I debated whether or not I should post my phone reviews here, and in the end I sensed enough interest in people who follow me on Twitter (or their family members!) to think that this may interest blog readers, too. I’ll explain why in a sec.
Last week, Telstra selected me to be one of their 25 ‘social reviewers’. We were given a new Telstra HTC Desire to play with, test, break and otherwise treat it as a customer might normally use the phone.
To be honest, when I entered the contest, I didn’t even know what was so great about his phone Telstra was giving away. But I had some idea that it was one of those newfangled handsets with big screens, and I wondered if it would be useable as an ebook reader.
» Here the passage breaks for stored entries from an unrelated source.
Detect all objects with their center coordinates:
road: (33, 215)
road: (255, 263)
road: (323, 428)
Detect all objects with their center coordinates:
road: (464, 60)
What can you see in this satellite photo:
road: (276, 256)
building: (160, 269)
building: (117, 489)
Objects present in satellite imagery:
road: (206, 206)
This was my focus when I filled in the entry survey.
When Telstra contacted me, they told me that my ebook focus stood out from the other applications, and it was part of the reason they wanted me to try the phone.
So yay for readers!
This is also why I decided that my thoughts on the Telstra HTC Desire belong in this blog.
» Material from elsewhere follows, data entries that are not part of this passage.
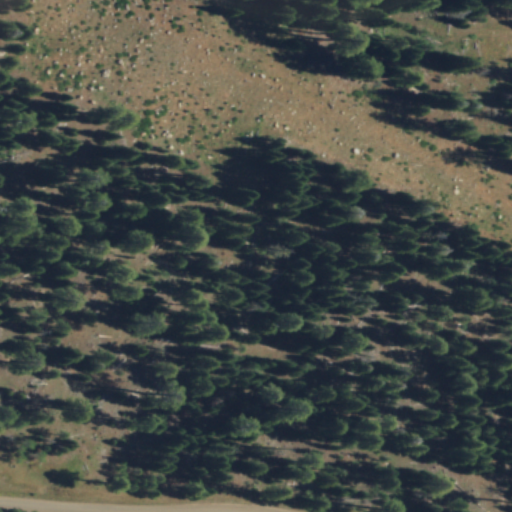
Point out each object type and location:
road: (95, 507)
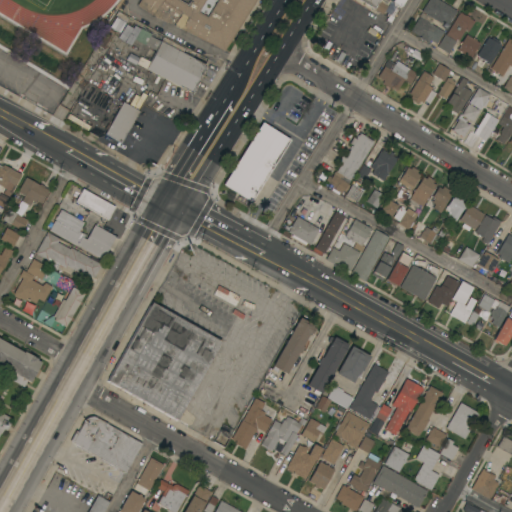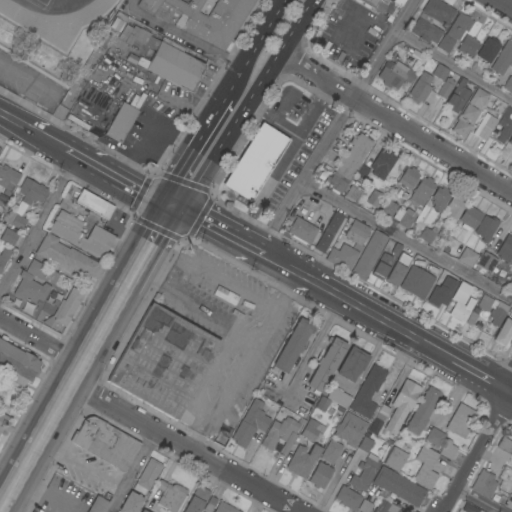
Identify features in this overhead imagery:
park: (43, 1)
building: (397, 2)
building: (374, 4)
road: (503, 5)
building: (384, 6)
building: (391, 11)
building: (438, 11)
track: (53, 16)
building: (201, 17)
building: (201, 18)
building: (431, 21)
building: (117, 24)
building: (458, 26)
building: (426, 31)
building: (454, 32)
road: (181, 36)
building: (445, 43)
building: (466, 46)
building: (467, 46)
building: (486, 50)
building: (488, 50)
building: (164, 58)
building: (503, 58)
road: (245, 59)
building: (504, 64)
road: (453, 65)
building: (173, 66)
road: (273, 66)
building: (394, 71)
building: (439, 72)
building: (440, 72)
building: (394, 74)
parking lot: (14, 75)
building: (507, 85)
building: (419, 87)
building: (445, 87)
building: (421, 89)
road: (34, 90)
building: (443, 90)
building: (457, 96)
building: (458, 96)
building: (479, 97)
building: (473, 104)
building: (469, 112)
building: (78, 121)
road: (271, 121)
building: (120, 122)
building: (121, 122)
road: (396, 123)
building: (503, 124)
road: (334, 125)
building: (459, 126)
building: (502, 126)
building: (460, 127)
road: (33, 131)
building: (509, 141)
building: (510, 141)
road: (72, 154)
building: (352, 156)
building: (254, 161)
building: (255, 162)
road: (283, 162)
building: (349, 163)
building: (381, 164)
building: (382, 164)
road: (200, 166)
building: (7, 177)
building: (407, 177)
building: (8, 178)
building: (408, 178)
road: (126, 182)
building: (333, 182)
building: (420, 190)
building: (30, 191)
building: (31, 191)
building: (353, 192)
building: (353, 192)
building: (421, 192)
building: (374, 198)
building: (439, 198)
building: (438, 199)
building: (93, 204)
building: (94, 204)
traffic signals: (174, 207)
building: (388, 208)
building: (453, 208)
building: (387, 209)
building: (452, 209)
building: (402, 217)
building: (404, 217)
building: (469, 217)
building: (470, 218)
building: (13, 220)
building: (65, 226)
road: (39, 227)
building: (485, 228)
building: (485, 228)
road: (217, 230)
building: (301, 230)
building: (302, 231)
building: (327, 232)
building: (329, 232)
building: (356, 232)
building: (79, 234)
building: (357, 234)
building: (425, 234)
building: (427, 234)
building: (8, 236)
building: (8, 237)
road: (405, 237)
building: (95, 242)
building: (505, 247)
building: (506, 248)
road: (149, 249)
building: (396, 249)
building: (3, 255)
building: (368, 255)
building: (369, 255)
building: (4, 256)
building: (64, 256)
building: (65, 256)
building: (341, 256)
building: (342, 256)
building: (466, 257)
building: (467, 257)
building: (485, 262)
building: (485, 263)
building: (381, 266)
building: (35, 269)
building: (397, 269)
building: (395, 271)
building: (415, 282)
building: (416, 282)
building: (510, 282)
building: (31, 283)
building: (510, 283)
building: (30, 289)
building: (442, 291)
building: (441, 292)
building: (460, 302)
building: (461, 302)
building: (67, 306)
building: (67, 307)
road: (356, 308)
building: (488, 310)
building: (492, 310)
road: (195, 311)
building: (502, 331)
building: (503, 332)
road: (42, 340)
building: (291, 346)
building: (292, 346)
road: (311, 350)
building: (18, 360)
building: (162, 361)
building: (163, 361)
building: (18, 363)
road: (246, 364)
building: (325, 364)
building: (351, 364)
building: (352, 364)
building: (326, 365)
road: (481, 379)
building: (366, 391)
building: (368, 393)
road: (510, 395)
building: (339, 398)
road: (63, 400)
building: (322, 404)
building: (402, 405)
building: (400, 406)
building: (421, 410)
building: (423, 411)
building: (382, 413)
building: (3, 420)
building: (460, 420)
building: (461, 421)
building: (3, 422)
building: (249, 423)
building: (245, 428)
building: (349, 429)
building: (350, 429)
building: (310, 430)
building: (281, 434)
building: (280, 435)
building: (433, 436)
building: (434, 437)
building: (104, 443)
building: (105, 443)
building: (364, 444)
building: (365, 444)
building: (505, 445)
road: (186, 448)
building: (447, 449)
building: (305, 450)
building: (447, 450)
road: (477, 450)
building: (330, 451)
building: (331, 452)
building: (394, 459)
building: (395, 459)
building: (301, 460)
building: (425, 467)
building: (425, 467)
road: (129, 471)
building: (148, 473)
building: (364, 473)
building: (319, 475)
building: (320, 475)
building: (147, 476)
building: (483, 484)
building: (484, 484)
building: (355, 485)
building: (398, 486)
building: (398, 487)
building: (168, 495)
building: (170, 496)
building: (348, 498)
building: (194, 499)
road: (480, 499)
building: (195, 500)
building: (130, 502)
building: (131, 503)
building: (208, 503)
building: (96, 504)
building: (209, 504)
building: (97, 505)
building: (364, 506)
building: (384, 507)
building: (385, 507)
building: (223, 508)
building: (224, 508)
building: (469, 508)
road: (1, 509)
building: (465, 510)
road: (2, 511)
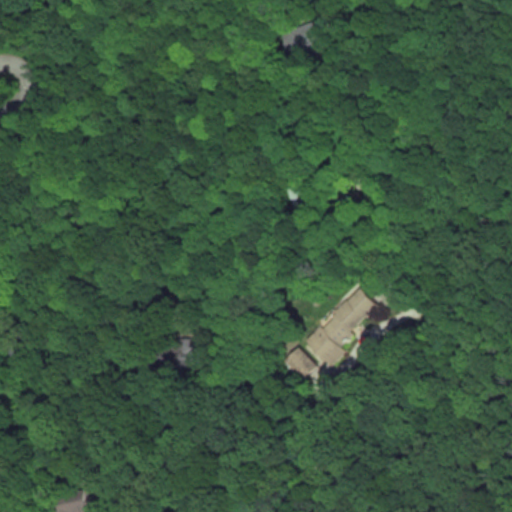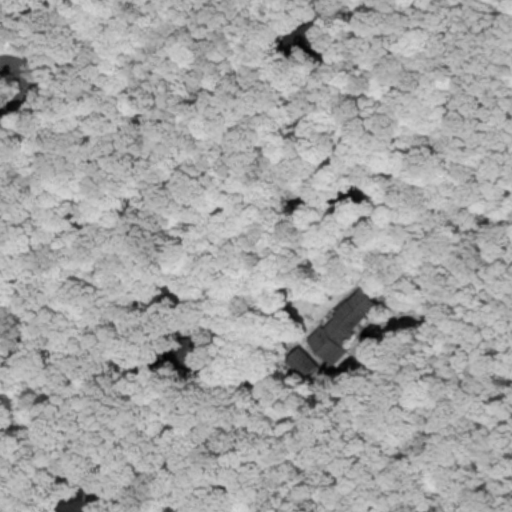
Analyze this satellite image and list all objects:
road: (3, 85)
road: (3, 106)
road: (449, 312)
building: (341, 326)
road: (139, 442)
building: (70, 506)
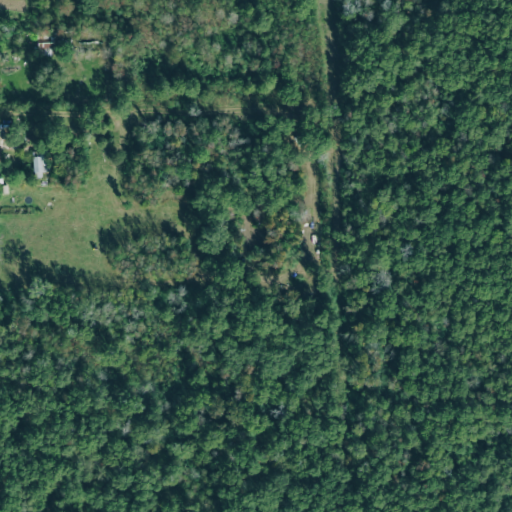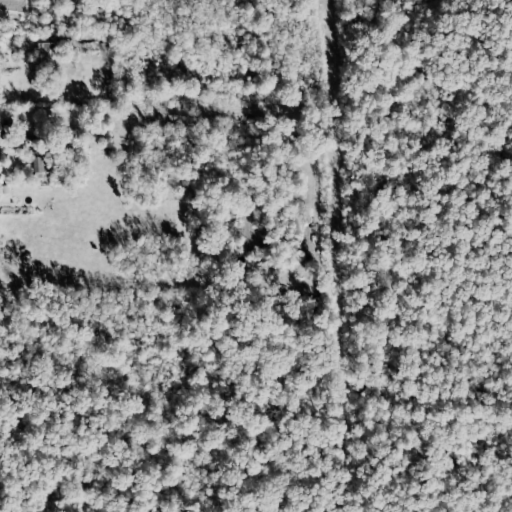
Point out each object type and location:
building: (38, 163)
building: (39, 164)
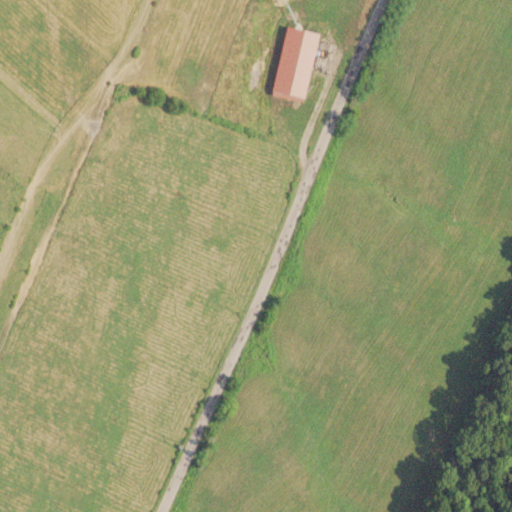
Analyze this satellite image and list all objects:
road: (269, 257)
The nefarious things I want to do with my new phone
I have three main goals as a social reviewer:
1. To test how comfortably I can read ebooks on the Telstra HTC Desire
2. To explore the different (if any!) ebook-related apps that run on Android (the phone’s operating system)
3. To talk about non-book-related characteristics of the phone that have an impact on my ability to use the handset and the apps
My last goal is really a catch-all, but it’s important because I think it’s fair to say that most readers wouldn’t buy a smartphone just to read ebooks. Some people might also be looking to compare it with, say, the iPhone.
Yes, okay, there was nothing nefarious about that at all. But maybe if I read an erotic romance ebook it can, at the very least, be notorious.
If none of these goals interest you, it’s probably best to skip these posts. They’ll be clearly marked with ‘Telstra HTC Desire’ in the title.
Where it’s all happening
Telstra is driving this campaign, and the central meeting place, as it were, for the social reviewers is at the Telstra Exchange blog.
You can check out the list of social reviewers participating in the campaign here.
You can also follow and join in our Twitter comments and conversations via #TelstraDesire.
You can find a list of all related Book Thingo posts here.
Telstra gave me a free HTC Desire and two weeks’ worth of free calls, messages and data. I also got a free trial of Mobile Foxtel for three months.
Telstra’s Social Reviewer Campaign runs from May 14 to May 29, 2010. Unless I specify otherwise, all my experiences with the phone during this time will be based on the pre-paid plans provided by Telstra. What I write here and on Twitter may also be used by Telstra in their campaign.
I’m not obliged to say positive things about using this phone. I want to be very explicit about this. Telstra stated clearly and repeatedly that they expect the social reviewers to express honest opinions about actual experiences.
At the end of Telstra’s Social Reviewer Campaign, I get to keep the phone, but the pre-paid calls and data expire. After three months, Mobile Foxtel automatically reverts to a monthly subscription.
After the Social Reviewer Campaign ends, I may end up posting further thoughts on the HTC Desire or its apps and functions, but they won’t be part of the Telstra campaign unless otherwise specified.
Do you have a smartphone? What do you like or dislike about it from a reader’s point of view? Do you have any burning questions or bookish things you’d like me to try on the Telstra HTC Desire? Let me know!